C - Le rôle des institutions et des collectivités


Un réseau cohérent

Face à un secteur qui n'est pas organisé, l'État, par l'intermédiaire de la Direction Régionales des Affaires Culturelles, n'a pu aider que les projets bien particulier de certaines associations, sans pouvoir construire une politique globale.

La volonté ferme de la D.R.A.C et de la Direction de la Musique de vouloir créer un centre des musiques traditionnelles en Guadeloupe va dans le sens d'une définition d'un projet cohérent.

En ce qui concerne l'Éducation Nationale, il existe un travail efficace des conseillers pédagogiques. Les musiques traditionnelles ont la chance d'avoir parmi eux, deux personnes essentielles : Edouard Benoît (conseiller pédagogique en éducation musicale) a mis en place des projets très complets de sensibilisation auprès de scolaires. Il a également édité des documents pédagogiques sous forme de recueils de chants.

Jacqueline CACHEMIRE (conseillère en éducation physique et sportive) travaille depuis vingt ans pour une introduction de la danse traditionnelle à l'école maternelle, à l'école primaire et au collège.

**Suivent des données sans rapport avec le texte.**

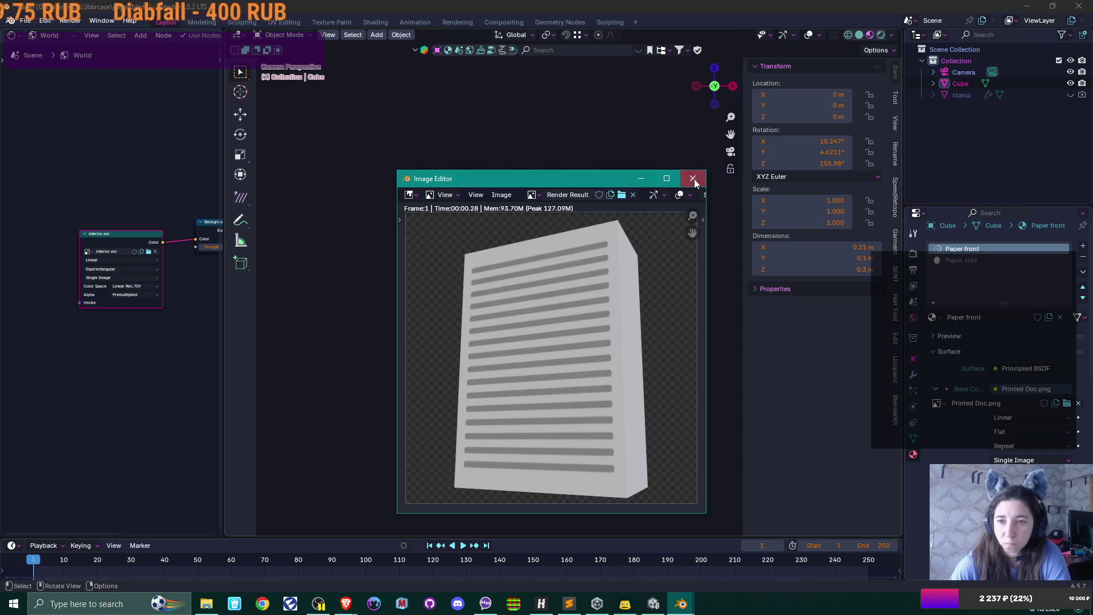
click(693, 179)
click(1071, 83)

Pour elle, la danse traditionnelle peut servir de support pour une éducation corporelle et musicale de l'enfant. A son initiative ont été organisées quatre universités d'été aux Antilles (Guadeloupe, Martinique et Guyane).Ces stages se sont adressés à des professeurs d'éducation physique qui utilisent aujourd'hui la danse traditionnelle dans leurs pédagogies

Une mise en réseau des initiatives

Il y a de nombreuses interventions de groupes musicaux à l'école. Les associations "Les Amis de l'Inde" et 'l'Institut du Monde Indien",ont organisé des actions développées de sensibilisation aux traditions indiennes en milieu scolaire avec l'aide de municipalités (St François, principalement). Notons qu'il n'existe pas de musiciens intervenants diplômés dans l'île (titulaires du D.U.M.I).

En ce qui concerne la Région Guadeloupe, comme pour l'État,il ne semble pas qu'elle ait défini pour le moment une stratégie pour les musiques traditionnelles. Les projets qu'elle a soutenus (aide aux festivals, aide à l'édition) ont été défendus par des personnes ou par des associations, non par des fédérations ou des groupements. De plus, la concertation entre État, Région et Département, pour une aide à des projets d'envergure n'a pas encore eu lieu. Le Conseil Régional souhaite participer à des projets qui puissent avoir un écho à l'extérieur de la Guadeloupe et voudrait favoriser la mise en réseau d'un travail collectif.

La Région a pour vocation d'aider la formation (formation de formateurs). Elle veut mettre en valeur "les formes les plus originales de la tradition" (le Quadrille, ou les musiques indiennes dont elle estime qu'elles sont menacées). Le Département.a crée des institutions de documentation qui intéressent le domaine des musiques traditionnelles.

La médiathèque Caraïbe, créée par le Conseil Général, et dirigée par Madame Odile BROUSSILLON devrait permettre aux chercheurs de pouvoir accéder à la riche documentation existante sur la Caraïbe. Cette institution organisera des journées d'études sur la musique caribéenne en Janvier et Février 1997 avec la venue de spécialistes de plusieurs pays voisins.

Une médiathèque

La médiathèque Caraïbe, qui est installée à Basse-Terre, est un lieu de conservation et projette d'avoir une action de diffusion, en particulier avec son travail sur Internet. Elle travaille au traitement de l'information en matière de culture caribéenne. Les archives départementales, dirigées par Madame BOUCHER, sont prêtes à collaborer avec les chercheurs.
En dehors du fond écrit, qui est riche en matière d'information sur la musique, les archives possèdent des enregistrements (enquêtes du musée des arts et Traditions Populaires).